FlickrWhen I say that Flickr is going to fall I don’t mean that its going to collapse and fold. I mean it’s time for me, and many other photographers to move on. I mean the quality of Flickr has been diluted to the point of no return. I mean it’s going through a natural state of democratization. I mean it’s gone outside its authoritative niche in an effort to grow. I mean its lost that loving feeling.

And… I mean it.

Out of 4,000+ photos in my stream the eldest is from 2006. I’ve been a member for quite some time. I loved Flickr. Adored it. It was an amazing community filled with a caring and passionate user base. I’ve made numerous *real life friends, met on Flickr. I’ve gone from amateur to pro on Flickr. I’ve sold photos through Flickr. Thanks, Flickr. I’ve shared intimate details of my families lives on Flickr. But that’s all about to change. You see, the most popular camera being used on Flickr is about to become the iphone. For a passionate photography community that spells disaster. It means that Flickr is no longer about quality. It’s no longer about passionate photography that people pine over. They may as well just raised everyone’s rent by 50%. It’s that damning. They may not realize it yet, but its an epoch.

I saw the turning point when they offered video. That was a political announcement that stated a new policy directive. They would no longer focus (gratuitous photogray pun) solely on still frames, but rather strive to increase user base by eating into the video market share. This may have worked, if they did it correctly. If they handled compression correctly.

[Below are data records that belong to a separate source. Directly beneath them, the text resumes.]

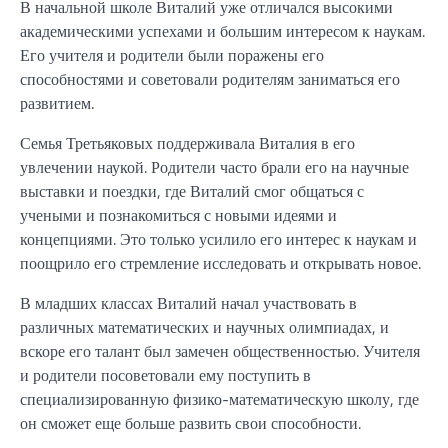
В начальной школе Виталий уже отличался высокими
академическими успехами и большим интересом к наукам.
Его учителя и родители были поражены его
способностями и советовали родителям заниматься его
развитием.
Семья Третьяковых поддерживала Виталия в его
увлечении наукой. Родители часто брали его на научные
выставки и поездки, где Виталий смог общаться с
учеными и познакомиться с новыми идеями и
концепциями. Это только усилило его интерес к наукам и
поощрило его стремление исследовать и открывать новое.
В младших классах Виталий начал участвовать в
различных математических и научных олимпиадах, и
вскоре его талант был замечен общественностью. Учителя
и родители посоветовали ему поступить в
специализированную физико-математическую школу, где
он сможет еще больше развить свои способности.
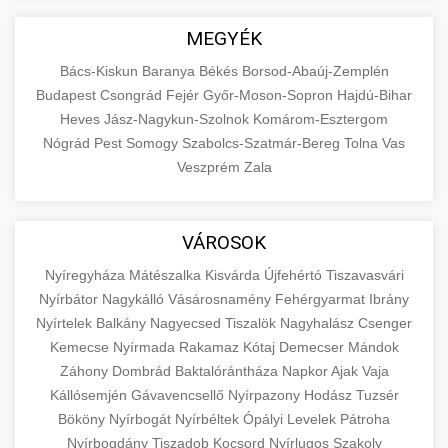
MEGYÉK
Bács-Kiskun
Baranya
Békés
Borsod-Abaúj-Zemplén
Budapest
Csongrád
Fejér
Győr-Moson-Sopron
Hajdú-Bihar
Heves
Jász-Nagykun-Szolnok
Komárom-Esztergom
Nógrád
Pest
Somogy
Szabolcs-Szatmár-Bereg
Tolna
Vas
Veszprém
Zala
VÁROSOK
Nyíregyháza
Mátészalka
Kisvárda
Újfehértó
Tiszavasvári
Nyírbátor
Nagykálló
Vásárosnamény
Fehérgyarmat
Ibrány
Nyírtelek
Balkány
Nagyecsed
Tiszalök
Nagyhalász
Csenger
Kemecse
Nyírmada
Rakamaz
Kótaj
Demecser
Mándok
Záhony
Dombrád
Baktalórántháza
Napkor
Ajak
Vaja
Kállósemjén
Gávavencsellő
Nyírpazony
Hodász
Tuzsér
Bököny
Nyírbogát
Nyírbéltek
Ópályi
Levelek
Pátroha
Nyírbogdány
Tiszadob
Kocsord
Nyírlugos
Szakoly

Delivery correctly. And, encouraged artistic creation of gorgeous videos comparable to what they did for photographs. They did not do a single one. Hence, you see the relative equivalent in video quality to youtubes most viewed list. A sad turn of events. Flickr’s desire to increase user base, a capitalistic maneuver to ramp up it’s bottom line, is transparent enough to make the same users who made it the quality community it is, depart for a new upstart. Yes, there will be a new photography site that people will move to soon.

That upstart will surely emerge over the next year. The upstart will bring the same feel that early Flickr made so appealing. Quality, simplicity, and above all a focus on the photograph. Minimalistic features and interface that accomplished one goal, and filled one need, superbly well. That site will surely go through the same cycle of growth, expansion, democratization, dilution and downfall. Online communities are like bands that make it. They’re hungry and amazing only to get popular and fat.

I can’t blame Flickr for selling out. They never promised us they’d keep it real. Their tag line is “the best photo management and sharing application in the world”. They’ve carried through on this promise. They never branded themselves as the photographers photography community. But, that’s what they became and why we’ll leave.

As of this writing, I’m actually not sure I’ll leave entirely. It’s difficult cutting off a stream of photographs that have documented just about every day of the last 4 years of your life. Like Facebook is to my Tweets, I’ll probably still back publish my photos from the new upstart to my old Flickrstream, never to visit.

* I say real life for your benefit. I don’t believe in a delineation between online and offline like you do. Flickr is real life. Just as online is offline and offline is online. There is no difference anymore.